Dataset entries:
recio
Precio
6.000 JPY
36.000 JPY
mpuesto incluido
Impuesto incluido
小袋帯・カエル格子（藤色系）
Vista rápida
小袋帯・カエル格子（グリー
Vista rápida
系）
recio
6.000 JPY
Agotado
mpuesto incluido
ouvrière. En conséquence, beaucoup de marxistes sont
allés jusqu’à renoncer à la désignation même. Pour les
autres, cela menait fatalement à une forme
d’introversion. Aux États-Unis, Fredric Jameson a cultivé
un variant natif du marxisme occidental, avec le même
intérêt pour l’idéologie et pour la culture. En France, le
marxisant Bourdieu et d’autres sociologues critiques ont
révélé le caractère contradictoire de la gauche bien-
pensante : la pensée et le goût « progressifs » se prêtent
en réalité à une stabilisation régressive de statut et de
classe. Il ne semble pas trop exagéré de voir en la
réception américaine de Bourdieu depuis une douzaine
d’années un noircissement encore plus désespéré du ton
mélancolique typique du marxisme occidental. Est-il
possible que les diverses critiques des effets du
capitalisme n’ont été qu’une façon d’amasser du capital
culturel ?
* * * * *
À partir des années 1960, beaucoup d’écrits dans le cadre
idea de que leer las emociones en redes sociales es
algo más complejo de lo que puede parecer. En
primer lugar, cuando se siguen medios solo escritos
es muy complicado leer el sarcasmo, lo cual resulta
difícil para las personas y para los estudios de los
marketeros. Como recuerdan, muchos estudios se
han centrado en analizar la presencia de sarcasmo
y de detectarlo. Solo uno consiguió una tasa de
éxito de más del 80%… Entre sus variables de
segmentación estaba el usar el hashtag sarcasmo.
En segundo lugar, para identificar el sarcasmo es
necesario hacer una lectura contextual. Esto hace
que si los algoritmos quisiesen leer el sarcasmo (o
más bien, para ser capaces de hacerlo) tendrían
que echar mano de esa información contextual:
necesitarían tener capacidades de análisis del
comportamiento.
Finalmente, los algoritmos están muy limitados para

### TASK DETAILS
Can you put the lines of the records, from the start through the line containing "han centrado en", into a Markdown table with the columns Row and Line, skipping any blank lines?

### RESULT OF THIS TASK
| Row | Line |
|---|---|
| 1 | recio |
| 2 | Precio |
| 3 | 6.000 JPY |
| 4 | 36.000 JPY |
| 5 | mpuesto incluido |
| 6 | Impuesto incluido |
| 7 | 小袋帯・カエル格子（藤色系） |
| 8 | Vista rápida |
| 9 | 小袋帯・カエル格子（グリー |
| 10 | Vista rápida |
| 11 | 系） |
| 12 | recio |
| 13 | 6.000 JPY |
| 14 | Agotado |
| 15 | mpuesto incluido |
| 16 | ouvrière. En conséquence, beaucoup de marxistes sont |
| 17 | allés jusqu’à renoncer à la désignation même. Pour les |
| 18 | autres, cela menait fatalement à une forme |
| 19 | d’introversion. Aux États-Unis, Fredric Jameson a cultivé |
| 20 | un variant natif du marxisme occidental, avec le même |
| 21 | intérêt pour l’idéologie et pour la culture. En France, le |
| 22 | marxisant Bourdieu et d’autres sociologues critiques ont |
| 23 | révélé le caractère contradictoire de la gauche bien- |
| 24 | pensante : la pensée et le goût « progressifs » se prêtent |
| 25 | en réalité à une stabilisation régressive de statut et de |
| 26 | classe. Il ne semble pas trop exagéré de voir en la |
| 27 | réception américaine de Bourdieu depuis une douzaine |
| 28 | d’années un noircissement encore plus désespéré du ton |
| 29 | mélancolique typique du marxisme occidental. Est-il |
| 30 | possible que les diverses critiques des effets du |
| 31 | capitalisme n’ont été qu’une façon d’amasser du capital |
| 32 | culturel ? |
| 33 | * * * * * |
| 34 | À partir des années 1960, beaucoup d’écrits dans le cadre |
| 35 | idea de que leer las emociones en redes sociales es |
| 36 | algo más complejo de lo que puede parecer. En |
| 37 | primer lugar, cuando se siguen medios solo escritos |
| 38 | es muy complicado leer el sarcasmo, lo cual resulta |
| 39 | difícil para las personas y para los estudios de los |
| 40 | marketeros. Como recuerdan, muchos estudios se |
| 41 | han centrado en analizar la presencia de sarcasmo |